▸ **ЗАДАНИЕ**
Перепишите дословно ту часть отрывка о христианской психологии, которая открывается словами «Флоренский писал, что» и завершается словами «этом конечном теле.».

Но мне кажется, что ни тот, ни другой вариант не удовлетворяют одному простому моменту. И в этом плане Борис Сергеевич очень точно начал двигаться, когда он пытался восстановить антиномику, которая заключена в самом этом образовании – христианская психология. А именно: каким образом что-либо мы будем утверждать и говорить, что человек конечен, причем конечен не только в пространстве, но и во времени. Т. е. в этом плане человек в первую очередь есть определенная телесная организованность, мы его можем как-то локально измерять, как-то изучать его, но в то же время знаем, что со смертью он исчезает, он конечен и его больше не существует. Либо, с другой стороны, мы говорим, что он бесконечен. И в этом плане – абсолютно другие представления, как пространственные, так и временные. За видением человека как бесконечного существа стоит представление об актуальной бесконечности. Поэтому совершенно ясно, что вбрасывать его в существующие позитивистские представления о науке, на которых психология базируется, есть разрушение всего основания научной работы, поскольку непонятно, каким образом фиксировать предмет, если он бесконечен и требует выработки языка совершенно другого типа. И действительно, в этой фиксации абсолютно непонятно, каким образом может быть построена христианская психология именно как некоторый предмет познания, как некая дисциплина и в каком-то смысле христианская наука. Это абсолютно непонятно и не ясно.
В теоретическо-осмысляющем аспекте действительно у Святых Отцов была дана попытка снять и описать эту антиномику человека, т. е. попытаться проявить, каким образом бесконечное проявляется в конечном. Что непосредственно я как священник или просто как близкий другого человека должен и могу делать, зная о том, что человек одновременно и бесконечен, и конечен. Что это значит с точки зрения моего выстраивания отношений с тем или иным человеком и желания ввести его в образ Христов. То есть что это означает практически.
Флоренский писал, что вся сложность понимания того, о чем говорит христианство, и отношений к нему всех гуманитарных дисциплин связаны с тем, что христианство – это учение не о бессмертии души, а о воскресении тела, о воскресении мертвых. И что мы в Символе исповедуем не бессмертие души, не просто выделяем душу, как то, что не измеряется, и то, что бесконечно и во времени и в пространстве, а выделяем совершенно удивительный и удивляющий любое научное сознание предмет. И этот предмет – то, что человек, будучи бессмертным, конечное и смертное тело как-то восстанавливает или не восстанавливает, но продолжает жить именно в этом конечном теле.

▸ **ЗАПИСИ НАБОРА ДАННЫХ**
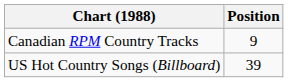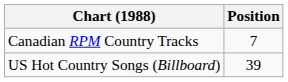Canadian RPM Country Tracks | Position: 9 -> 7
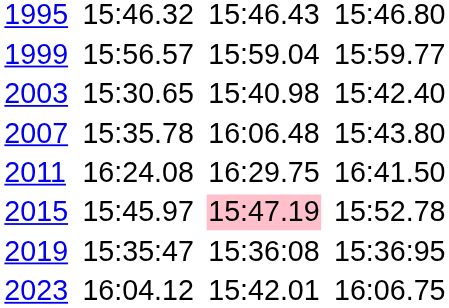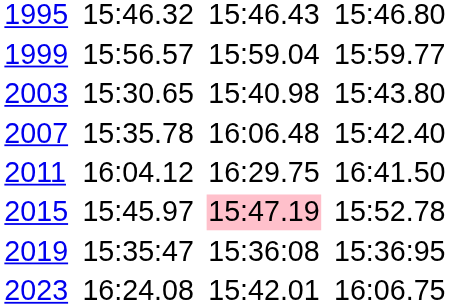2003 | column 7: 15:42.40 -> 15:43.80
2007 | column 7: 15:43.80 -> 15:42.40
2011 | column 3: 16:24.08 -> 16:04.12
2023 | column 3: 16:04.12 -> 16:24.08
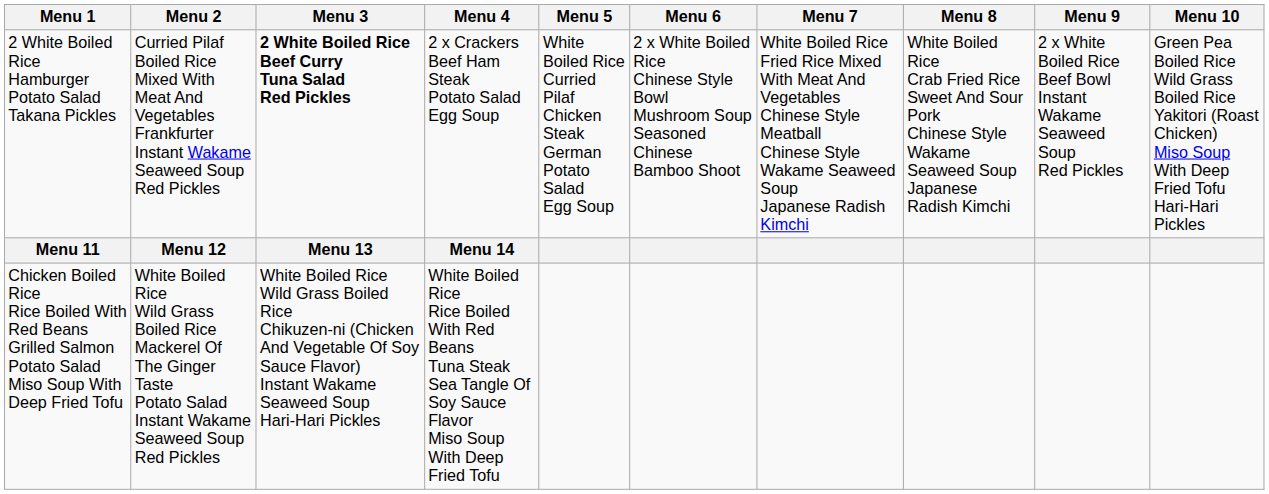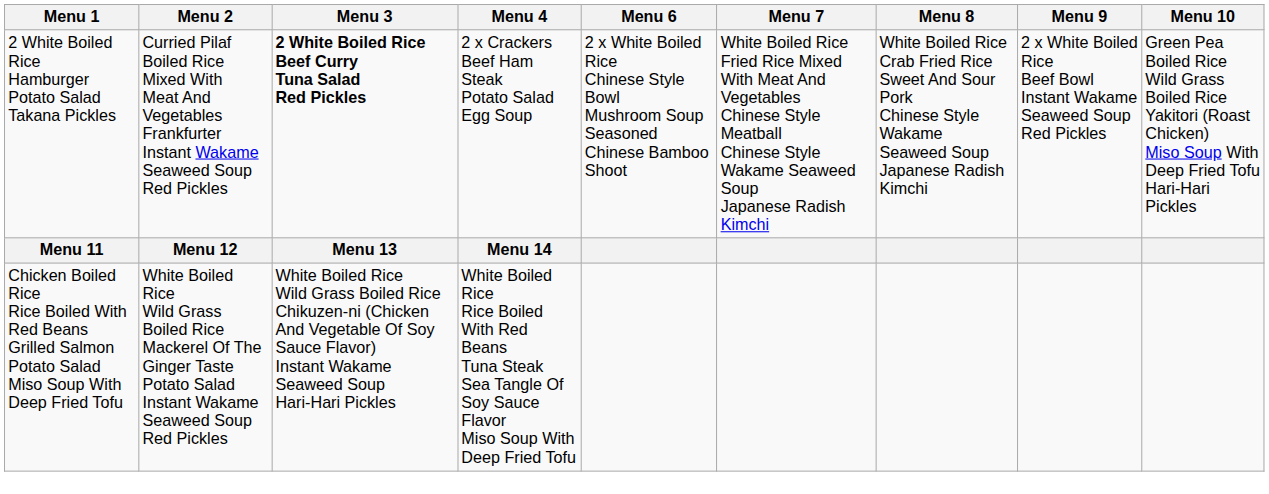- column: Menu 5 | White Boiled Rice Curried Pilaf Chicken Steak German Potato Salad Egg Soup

▸ **ОТВЕТ**
Флоренский писал, что вся сложность понимания того, о чем говорит христианство, и отношений к нему всех гуманитарных дисциплин связаны с тем, что христианство – это учение не о бессмертии души, а о воскресении тела, о воскресении мертвых. И что мы в Символе исповедуем не бессмертие души, не просто выделяем душу, как то, что не измеряется, и то, что бесконечно и во времени и в пространстве, а выделяем совершенно удивительный и удивляющий любое научное сознание предмет. И этот предмет – то, что человек, будучи бессмертным, конечное и смертное тело как-то восстанавливает или не восстанавливает, но продолжает жить именно в этом конечном теле.